Financiarisation et ses conséquences, entretien de Bruno Odent avec Denis Durand

Publié le par Front de Gauche Pierre Bénite

Financiarisation et ses conséquences, entretien de Bruno Odent avec Denis Durand

Comment combattre la financiarisation et ses effets terribles sur l’emploi et l’inflation ?

Denis Durand. On assiste à une fuite en avant qui conduit les grands instituts d’émission à ne mettre aucune véritable condition dans leurs prêts à taux nuls et même négatifs aux banques et encore moins à leurs opérations directes de rachats sur les marchés financiers. Ce qui veut dire que les gestionnaires de gros patrimoines et de profits des multinationales, les spéculateurs les plus redoutables peuvent user de cet argent gratuit, voire de ces crédits à taux négatifs, à leur guise et selon leurs critères. C’est cela qui alimente une inflation financière extrêmement destructrice. Et aussi la flambée des prix de certains secteurs dans le contexte de la double crise sanitaire et économique, en relation avec l’apparition de goulots d’étranglement ou de problèmes d’offres ici ou là. D’autant que les plans de relance mis en place jusqu’ici encouragent les grands groupes dans leurs stratégies de rentabilité financière, dans la baisse du coût du travail, dans les suppressions d’effectifs pour « optimiser » leurs profits.

Est-ce à dire qu’il faudrait rompre avec les politiques de crédits à taux nuls, voire négatifs des instituts d’émission et singulièrement de la Banque Centrale Européenne ?
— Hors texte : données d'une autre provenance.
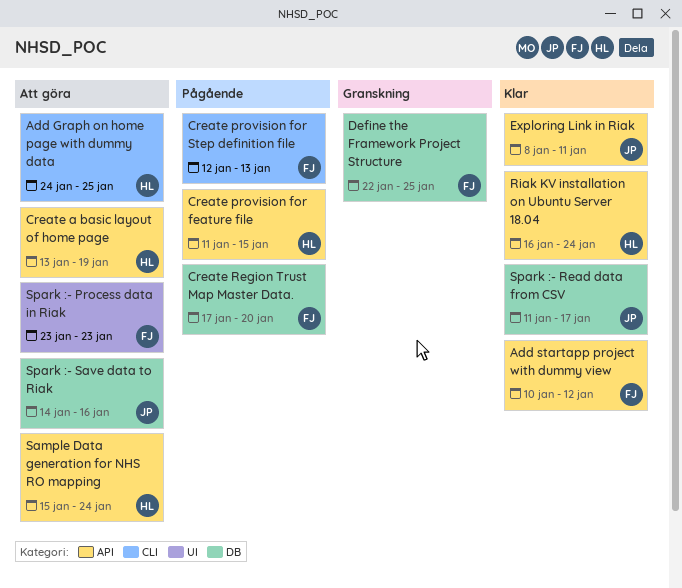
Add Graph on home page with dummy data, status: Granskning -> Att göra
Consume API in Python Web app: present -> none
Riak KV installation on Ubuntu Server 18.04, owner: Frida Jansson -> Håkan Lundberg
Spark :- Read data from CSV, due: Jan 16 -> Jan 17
Denis Durand. La preuve est faite que ces refinancements à taux nuls, voire négatifs, ne sont plus considérés comme une hérésie mais il ne faut plus laisser le capital décider de leur usage. Il faut les soumettre à des critères précis d’efficacité sociale, économique (sécurisation de l’emploi et de la formation) et écologique. Les PME/ TPE françaises vont ainsi avoir le plus grand besoin de crédits bonifiés pour survivre à la sortie de la période où elles ont bénéficié de prêts garantis par l’Etat.

Comment retirer du pouvoir, voire le pouvoir, à cette finance qui hypothèque tant l’avenir ?

Denis Durand. Il nous faut passer à un nouvel âge de l’économie et de la démocratie dans les entreprises, les territoires, les États et en multilatéral sur toute la planète. À la place des achats de titres sur le marché, nous avançons, par exemple, l’idée de la création d’un fonds européen de développement économique, social, écologique et solidaire pour développer les services publics. Refinancé à taux nuls, voire bonifiés, auprès de la BCE, il financerait des projets démocratiquement décidés dans les différents pays de l’UE. Sans conséquence inflationniste puisque l’on mettrait, à chaque fois, des emplois et une création de richesses bien concrète, et non de la spéculation financière, en face de la monnaie créée.

Ce changement de cap révolutionnaire suppose de nouveaux pouvoirs des élus, des associations, des syndicats dans les régions, de nouveaux droits des salariés pour imposer une autre utilisation de l’argent des banques et des entreprises, contre l’absolutisme des marchés financiers.